Input data:
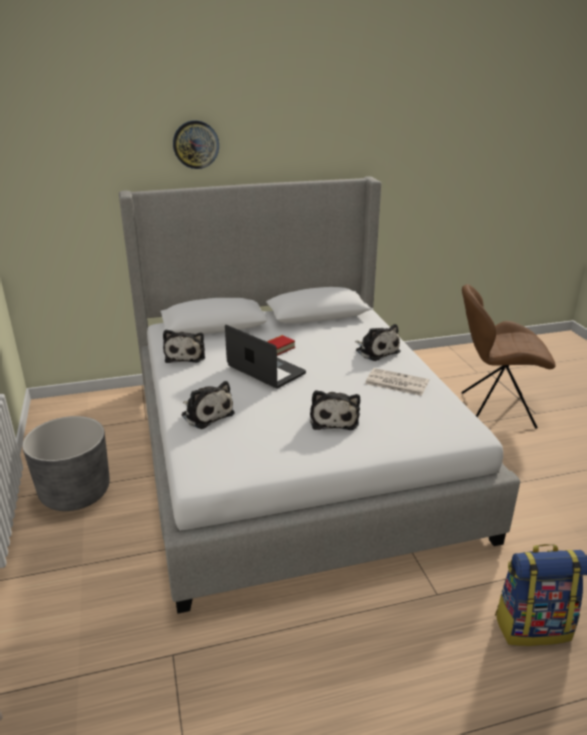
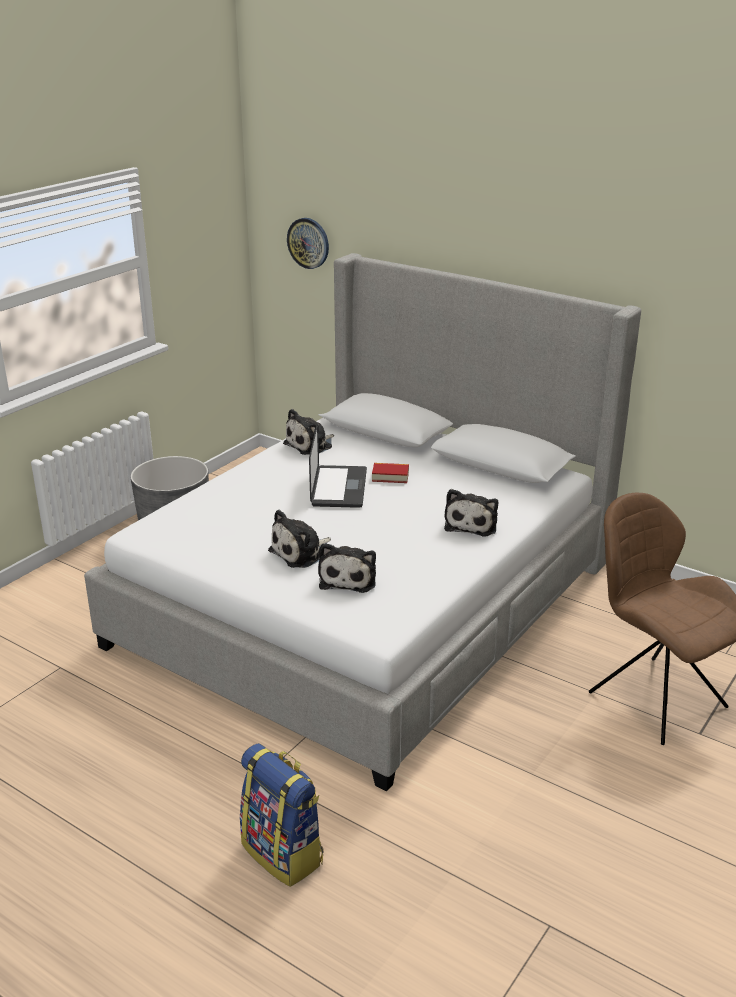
camera: 50 degrees right, 0 degrees up
wall clock [173,120,219,169] -> wall clock moved to [287,218,329,269]
plush toy [181,381,235,429] -> plush toy moved to [318,543,376,593]
newspaper [365,368,429,396] -> none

What to work on: What you return should be the full listing, unchanged, minus the pictures.

Solution for this exercise:
camera: 50 degrees right, 0 degrees up
wall clock [173,120,219,169] -> wall clock moved to [287,218,329,269]
plush toy [181,381,235,429] -> plush toy moved to [318,543,376,593]
newspaper [365,368,429,396] -> none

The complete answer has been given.